Le Vietnam s'apprête à accueillir le second round de négociations entre le président américain Donald Trump et le dirigeant nord-coréen Kim Jong-un. Du 27 au 28 février à Hanoï, les deux hommes doivent préciser les modalités d'une "dénucléarisation complète et durable" de la Corée du Nord, ainsi que le processus de paix entre les deux Corées.
Malgré les intentions affichées à Singapour en juin dernier, Pyongyang est-elle pour autant prête à abandonner à l'Amérique son arsenal nucléaire? "Non, je ne pense pas", affirme dans Géopolitis Grégoire Mallard, professeur à l'Institut de hautes études internationales et du développement (IHEID) à Genève. "Cela reste une assurance vie pour le leader nord-coréen. Et puis le cadre des négociations ne nous rend pas très optimistes, en comparaison avec le traité sur le nucléaire iranien", poursuit-il. "Avec l'Iran, c'était une négociation multilatérale, très encadrée, avec un pays qui n'était pas sorti du traité de non-prolifération. L'accord a été marqué par des engagements presque quantitatifs, des inspections de l'Agence de Vienne (Agence internationale de l'énergie atomique, AIEA, ndlr) très intrusives sur son sol."
Pour l'instant, les négociations entre les Etats-Unis et la Corée du Nord ne laissent pas entrevoir un tel scénario. Alors quel arrangement Donald Trump pourrait-il mettre sur la table? "Avant le test de 2006 en Corée du Nord, l'administration américaine souhaitait en premier lieu une dénucléarisation de la péninsule, puis la paix entre les deux Corées", rappelle Grégoire Mallard. "On assiste peut-être aujourd'hui à un renversement des priorités, avec une paix qui se fera par étapes, (...) et une dénucléarisation progressive qui interviendrait dans un second temps. Mais la façon de négocier de Donald Trump, très brouillonne, très intempestive, ne laisse pas beaucoup de place à une prévision claire."
Prolifération des arsenaux
Aujourd'hui, neuf pays détiennent une force de frappe nucléaire.

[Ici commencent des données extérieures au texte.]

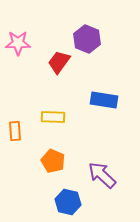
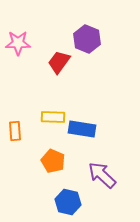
blue rectangle: moved 22 px left, 29 px down
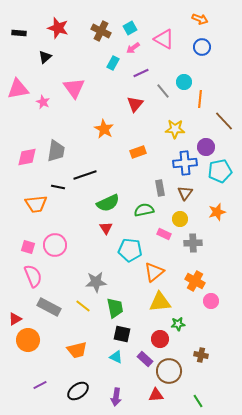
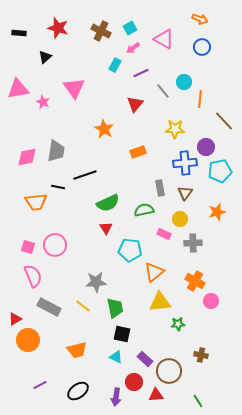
cyan rectangle at (113, 63): moved 2 px right, 2 px down
orange trapezoid at (36, 204): moved 2 px up
red circle at (160, 339): moved 26 px left, 43 px down
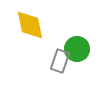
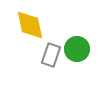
gray rectangle: moved 9 px left, 6 px up
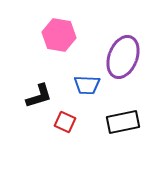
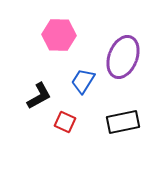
pink hexagon: rotated 8 degrees counterclockwise
blue trapezoid: moved 4 px left, 4 px up; rotated 120 degrees clockwise
black L-shape: rotated 12 degrees counterclockwise
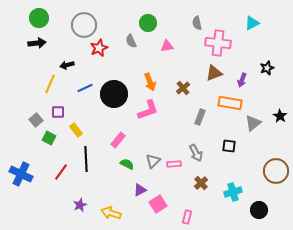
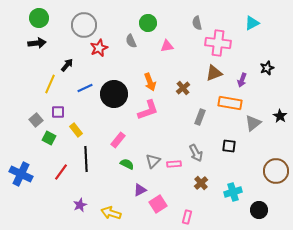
black arrow at (67, 65): rotated 144 degrees clockwise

Les Etats-Unis, la Russie, la France, le Royaume-Uni et la Chine sont membres du traité de non-prolifération nucléaire. L'Inde, le Pakistan, la Corée du Nord et Israël sont non signataires. Depuis la fin de la Guerre froide, le stock mondial d'ogives nucléaires s'est considérablement réduit: 70'000 ogives en 1987, 14'500 ogives actuellement, détenues à 92% par la Russie et les Etats-Unis. Le stock est presque 5 fois inférieur, mais la majorité de ces armes sont 10 fois plus puissantes que celles utilisées à Hiroshima et Nagasaki.
Ces dernières années, des programmes et des armements toujours plus perfectionnés remettent l’arme nucléaire au centre des préoccupations militaires. Russes, Américains, Français et Britanniques renouvellent et modernisent leurs arsenaux. La Chine développe une force de frappe proportionnelle à ses ambitions planétaires.
Parallèlement, en annonçant leur retrait du traité sur les missiles à portée intermédiaire (FNI), les Etats-Unis et la Russie ouvrent la porte à une nouvelle course aux armements. "La raison invoquée par les deux puissances est que nous sommes sortis de la Guerre froide et que nous sommes passés d'un contexte de bipolarité à un contexte de multipolarité", explique Grégoire Mallard. C'est un message adressé notamment à la Chine, non signataire du traité, qui développe ses propres missiles de moyenne portée.
Traité d'interdiction
Voté en Assemblée générale des Nations unies, le traité d'interdiction des armes nucléaires a obtenu l'adhésion de 122 pays en juillet 2017, mais pas celle des neuf puissances nucléaires. "Elles le jugent inutile, car l'ensemble des puissances signataires n'ont pas l'arme atomique", souligne Grégoire Mallard. "Alors pourquoi se sont-elles opposées? Tout d'abord parce que l'initiative ne venait pas d'elles. Or, sur les questions de désarmement, ce sont toujours les puissances nucléaires qui veulent réglementer et imposer leur tempo", précise-t-il. "Ce traité a aussi des clauses qui pourraient peser sur les industriels de l'armement. Ces industriels sont souvent financés par le système bancaire et financier global. (...) Le traité va tendre à responsabiliser les institutions financières dans les pays qui signeraient le traité, en regardant où vont les actifs de leurs clients."